▶ Supplied passage:
___

CLEVELAND -- Whenever Gavin Williams takes the mound, the Guardians can typically rest assured that the big right-hander will pitch deep into a ballgame. Williams entered Friday ranked 12th in the Majors in innings pitched, with 101 2/3.
Of course, we know what they say about the best-laid plans.
“You can map out every game that you want to, and very rarely it goes the way you map it out ahead of time,” Guardians manager Stephen Vogt said with a chuckle.
We saw that play out on Friday, when the Guardians beat the White Sox, 4-3, at Progressive Field in what amounted to an unplanned bullpen game. Cleveland (47-42) now holds a one-game lead over Chicago (45-42) in the AL Central.
Williams tossed 4 2/3 innings before his night was cut short by a one-hour, 55-minute rain delay. Franco Aleman, Hunter Gaddis, Colin Holderman, Cade Smith and Erik Sabrowski pitched 5 1/3 scoreless innings in relief of him, to set the table for Kahlil Watson’s walk-off single in the 10th.

___

▶ Records shown:
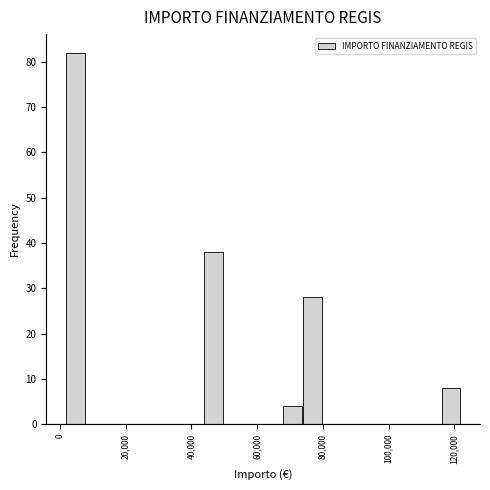

Read against the x-axis, roughly where is the centre of the tallest bar?

4000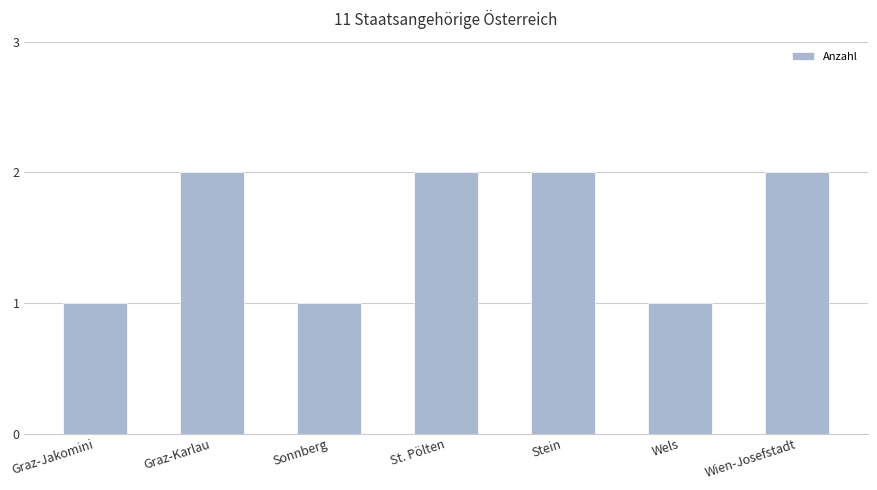

True or false: the data shows 3 at Graz-Karlau.

False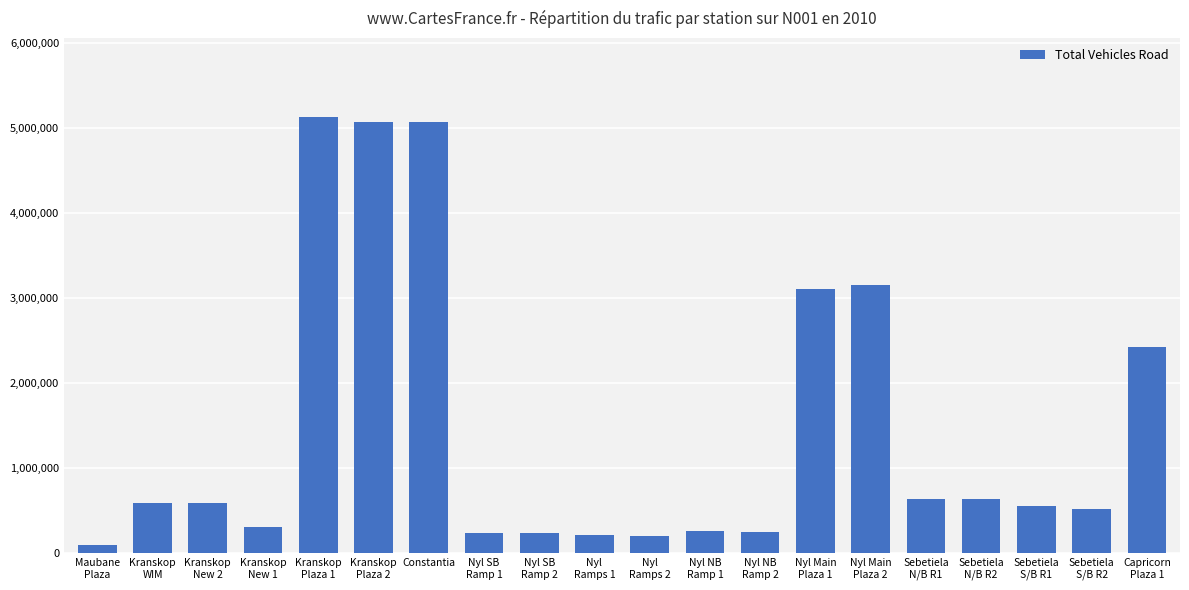

What is the average value?

1462870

___

▶ What you will do: Continue the Guardians game report from its final sentence, adding the next few paragraphs.

▶ Exercise result:
It marked the second consecutive walk-off win for Cleveland after Brayan Rocchio hit a game-ending two-run homer in the opener of this four-game series on Thursday night.
“Gavin pitched yesterday,” Vogt quipped in his postgame media session, which landed after midnight ET on Saturday.
The Guardians entered Friday having played the most games decided by two or fewer runs among all MLB teams, with 52. They were 28-24 in those games. Since the start of June, 18 of Cleveland’s 27 games have been decided by two or fewer runs. The Guards are 8-10 in those contests.
The Guardians and White Sox have continued to play nailbiters. Each of their five head-to-head meetings has been decided by a single run, with Cleveland going 3-2.
The difference this series has been Cleveland’s bullpen, which has thrown 9 1/3 scoreless innings and allowed just two hits and one walk. Chicago’s relievers have allowed seven runs (six earned) on eight hits and seven walks.
“They've been doing it all year,” Kwan said of the Guardians’ relievers. “I think we sometimes take it for granted in how well they do, how prepared they are as well.”
Foreboding clouds rolled over Progressive Field while Williams was locked in a battle with Miguel Vargas in the fifth inning. The Guardians led, 1-0, but Chicago had two runners on with two outs.
Vargas fouled off four two-strike pitches from Williams to run the count full. Williams threw a sweeper up in the zone that Vargas hit over the left-field wall for a go-ahead three-run homer. The Guardians’ grounds crew immediately rolled the tarp on the field after the blast.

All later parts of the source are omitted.